If your AI strategy doesn't consider data governance, it's not a strategy, it's a demo. Effective governance in this context means:
- knowing what safety data you hold and where it actually lives
- assigning ownership to business leaders who understand what the data means
- defining how records are classified, retained, and accessed
- treating unstructured data, documents, audio, video, with the same rigour as structured databases.
This foundation work takes longer than anyone expects and generates less to show than anyone wants. Do it anyway.
Responsible AI use
In late 2025, the National AI Centre (NAIC) released six essential practices for responsible AI adoption that translate the Safety Standard into something operationally actionable:
Incident reports contain personal information. Feeding them into consumer facing AI platforms almost certainly breaches the Australian Privacy Principles. Enterprise deployment, keeping data within your organisation's security boundary, with appropriate de-identification controls, is the minimum viable approach.
The choice of deployment model also matters. Public cloud, private cloud, on-premise, and local workstation LLMs each carry different trade-offs across data sovereignty, performance, and operational cost.
Three-phase implementation roadmap
Phase one: Data readiness
- Audit existing data and records
- Digitise physical archives and scanned files
- Set governance policies and standards
- Assign owners and define classification and retention rules
Build the base.Get the data ready.
Phase two: Scoped pilot
- Start with one site and one use case
- Pilot contractor onboarding assessment
- Review forms, licences, competencies and site requirements
- Flag gaps and inconsistencies before site access
Contained scope. Clear signal. A strong first pilot.
Phase three: Scale and integrate
- Connect outputs to BI platforms
- Expand to multi-site analysis
- Explore predictive risk applications
- Set audits and escalation for high-risk patterns
Scale with control. Keep oversight strong.
Outcome
A practical path from fragmented records to safer decisions through AI-assisted insight and stronger oversight.

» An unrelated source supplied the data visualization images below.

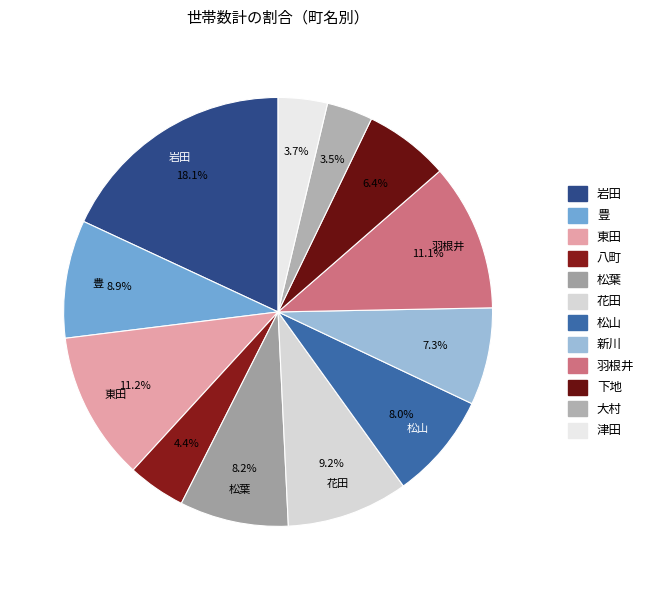

True or false: 下地 accounts for 6% of the total.

True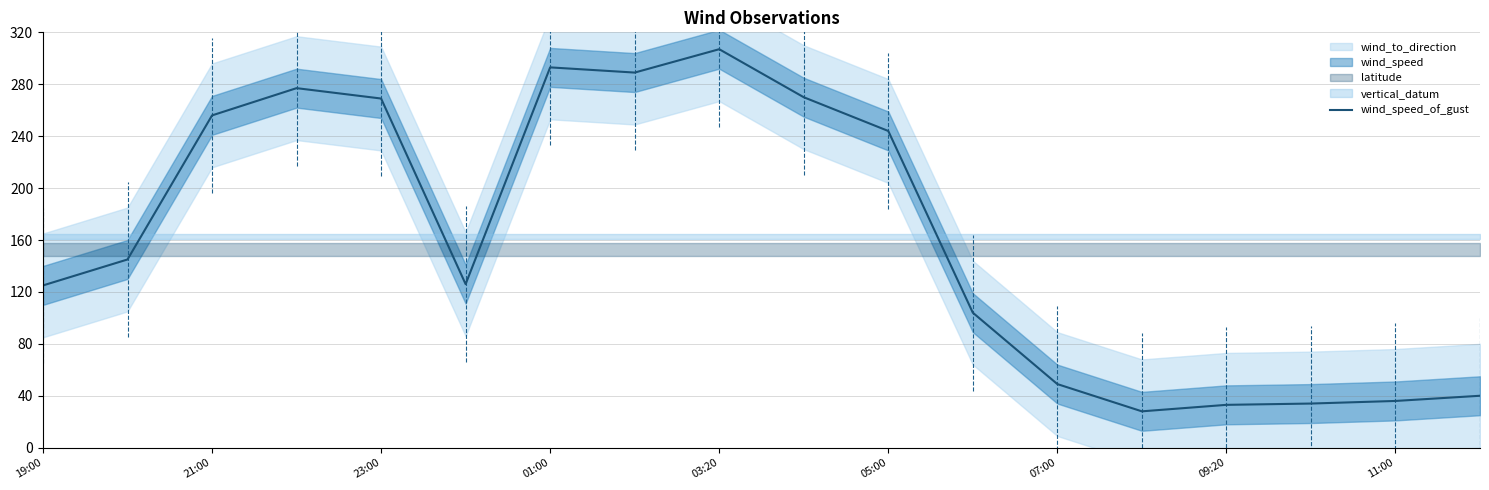

At which category does the chart reach its minimum across all series?

13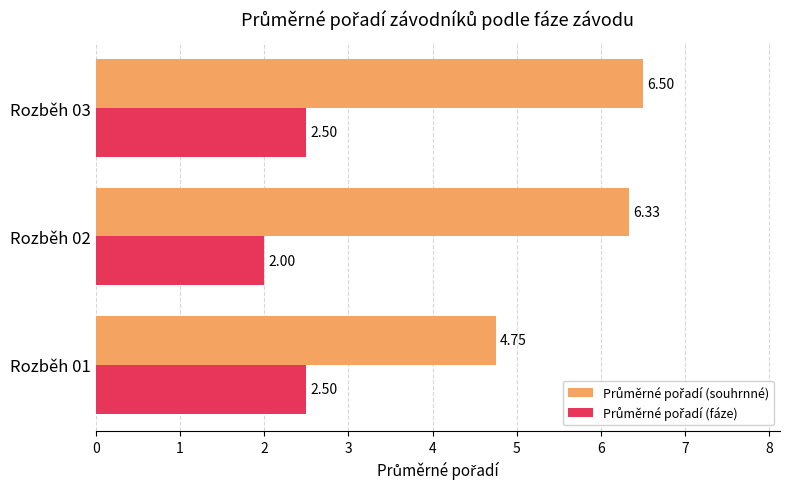

At how many categories does at least one series exceed 2?

3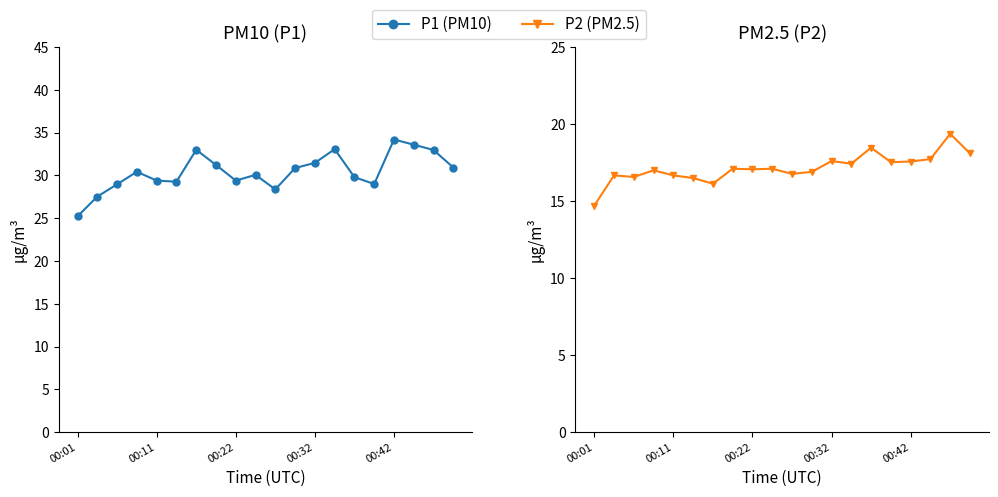

Does the chart display data point markers on the line(s)?

Yes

If you don’t know where to start, start with RSM
Data governance advisory
Assessing your current data landscape, identifying gaps, and building the governance foundations that make AI deployment viable rather than risky.
AI strategy and roadmapping
Designing a sequenced implementation approach that matches your organisation's maturity, risk appetite, and operational priorities.
Analytics proof of concept
Building contained, evidence-generating pilots that create internal momentum and give leadership something concrete to evaluate before committing to scale.
The first conversation is usually a data readiness assessment. Insurers are already asking operators how they manage and learn from safety data systematically. That conversation is easier when you have reliable data to show them.
We look at what safety data an organisation holds, what format it's in, who owns it, and what questions it could realistically answer if it were properly structured. That assessment typically surfaces both the quick wins and the foundational gaps.
It is a two-to-four-week piece of work that gives leadership a clear picture of what's possible and in what sequence.
Key takeaway for Australian mining companies
Every incident report, near miss and investigation represents a learning opportunity. For years, much of that knowledge has remained buried in documents and disconnected systems. As AI makes large-scale analysis of unstructured data possible, mining operators have an opportunity to transform historical records from a compliance obligation into a strategic safety asset.